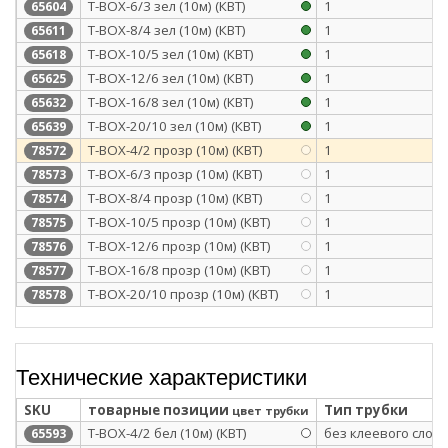
Т-BOX-6/3 зел (10м) (КВТ)
1
65604
Т-BOX-8/4 зел (10м) (КВТ)
1
65611
Т-BOX-10/5 зел (10м) (КВТ)
1
65618
Т-BOX-12/6 зел (10м) (КВТ)
1
65625
Т-BOX-16/8 зел (10м) (КВТ)
1
65632
Т-BOX-20/10 зел (10м) (КВТ)
1
65639
T-BOX-4/2 прозр (10м) (КВТ)
1
78572
T-BOX-6/3 прозр (10м) (КВТ)
1
78573
T-BOX-8/4 прозр (10м) (КВТ)
1
78574
T-BOX-10/5 прозр (10м) (КВТ)
1
78575
T-BOX-12/6 прозр (10м) (КВТ)
1
78576
T-BOX-16/8 прозр (10м) (КВТ)
1
78577
T-BOX-20/10 прозр (10м) (КВТ)
1
78578
Технические характеристики
SKU
товарные позиции
Тип трубки
цвет трубки
Т-BOX-4/2 бел (10м) (КВТ)
без клеевого слоя
65593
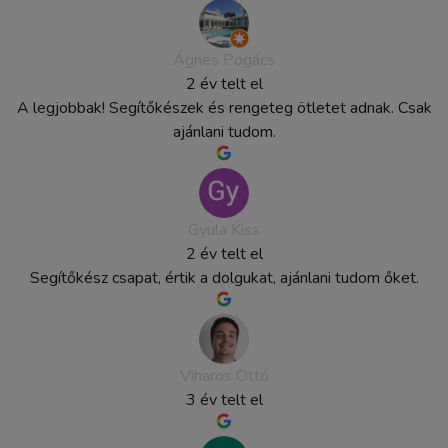
Ágnes Pogács
2 év telt el
A legjobbak! Segítőkészek és rengeteg ötletet adnak. Csak
ajánlani tudom.
Gyula Kiss
2 év telt el
Segítőkész csapat, értik a dolgukat, ajánlani tudom őket.
Viharos Ottó
3 év telt el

*TASK DIRECTIONS*:
Quote verbatim the final run of lines in the material above, from the line that contains "T-BOX-6/3 прозр (10м) (КВТ)" through the very last line, excluding any pictures.

*RESULT OF THIS TASK*:
T-BOX-6/3 прозр (10м) (КВТ)
1
78573
T-BOX-8/4 прозр (10м) (КВТ)
1
78574
T-BOX-10/5 прозр (10м) (КВТ)
1
78575
T-BOX-12/6 прозр (10м) (КВТ)
1
78576
T-BOX-16/8 прозр (10м) (КВТ)
1
78577
T-BOX-20/10 прозр (10м) (КВТ)
1
78578
Технические характеристики
SKU
товарные позиции
Тип трубки
цвет трубки
Т-BOX-4/2 бел (10м) (КВТ)
без клеевого слоя
65593
Ágnes Pogács
2 év telt el
A legjobbak! Segítőkészek és rengeteg ötletet adnak. Csak
ajánlani tudom.
Gyula Kiss
2 év telt el
Segítőkész csapat, értik a dolgukat, ajánlani tudom őket.
Viharos Ottó
3 év telt el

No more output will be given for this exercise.